Signals tell cell whether they are in the right environment and whether it is appropriate to divide or differentiate in that environment. Normal cells removed from correct environment usually die.
What are the 4 forms of intracellular signaling?
1) Contact dependent
2) Paracrine (signals released into extracellular space and act locally on neighbor cells)
3) Synaptic
4) Endocrine
What are three types of cell-surface receptors?
1) Ion channel-linked
2) G-protein linked
3) Enzyme linked (tyrosine kinases)
In what type of signaling pathways is phosphorylation required?
Activation of both enzyme-linked and Gprotein-linked pathways
What is the role of phosphatases?
TOpposes phosphorylation in signalizing pathways by turning off signals as rapidly as they are turned on.
How is adenlylyl cyclase activated?
the alpha subunit of the trimeric G-protein detaches upon exchanging GTP for GDP and binds to an activating site on adenylyl cyclase
What does activated adenlylyl cyclase produce, and what does this compound activate in turn?
cAMP, then cAMP activates A-kinase, which elevates glucose levels by breaking down stored glycogen.
Besides adenlylyl cyclase, what can G-protein receptors stimulate formation of?
Phospholipase C-Beta, which then targets PIP2. PIP2 is then cleaved into IP3 and diacylglycerol as second messengers.
What does IP3 do?
Opens gated Ca++ release channels in the ER membrane, which binds to and activates calmodulin, which in turn activates breakdown of glycogen (Just like A-kinase!!!)
Most growth factor receptors have what kind of activity in their cytoplasmic domains?

Saved entries
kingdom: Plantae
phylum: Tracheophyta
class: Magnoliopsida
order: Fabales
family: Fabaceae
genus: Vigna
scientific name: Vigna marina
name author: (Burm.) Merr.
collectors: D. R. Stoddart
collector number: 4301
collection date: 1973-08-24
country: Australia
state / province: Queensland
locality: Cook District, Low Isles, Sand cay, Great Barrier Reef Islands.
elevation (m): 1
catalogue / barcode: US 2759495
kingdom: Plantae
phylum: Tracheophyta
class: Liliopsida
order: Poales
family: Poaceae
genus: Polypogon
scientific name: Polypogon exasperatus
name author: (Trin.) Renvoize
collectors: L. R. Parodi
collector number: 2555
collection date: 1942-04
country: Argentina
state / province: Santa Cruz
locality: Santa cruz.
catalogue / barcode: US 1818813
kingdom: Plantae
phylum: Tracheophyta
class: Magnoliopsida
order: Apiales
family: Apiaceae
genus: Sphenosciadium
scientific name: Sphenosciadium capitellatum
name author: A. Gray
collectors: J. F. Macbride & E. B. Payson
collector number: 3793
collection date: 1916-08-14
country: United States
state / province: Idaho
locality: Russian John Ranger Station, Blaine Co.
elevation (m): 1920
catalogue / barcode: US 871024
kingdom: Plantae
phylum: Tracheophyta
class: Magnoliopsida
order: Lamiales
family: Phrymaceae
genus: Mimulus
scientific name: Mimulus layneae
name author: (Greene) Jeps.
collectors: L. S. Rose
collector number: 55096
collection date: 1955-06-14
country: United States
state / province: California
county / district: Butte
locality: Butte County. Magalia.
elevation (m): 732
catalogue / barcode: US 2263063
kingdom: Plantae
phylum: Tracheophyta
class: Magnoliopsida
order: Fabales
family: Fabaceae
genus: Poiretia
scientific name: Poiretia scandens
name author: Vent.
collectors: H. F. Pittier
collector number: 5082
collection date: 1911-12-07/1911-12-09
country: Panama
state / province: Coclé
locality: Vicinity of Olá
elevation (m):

_TASK TO COMPLETE_
Return the stretch of the cell signaling notes from "How is adenlylyl" through "stimulate formation of?", copied word for word.

_EXPECTED ANSWER_
How is adenlylyl cyclase activated?
the alpha subunit of the trimeric G-protein detaches upon exchanging GTP for GDP and binds to an activating site on adenylyl cyclase
What does activated adenlylyl cyclase produce, and what does this compound activate in turn?
cAMP, then cAMP activates A-kinase, which elevates glucose levels by breaking down stored glycogen.
Besides adenlylyl cyclase, what can G-protein receptors stimulate formation of?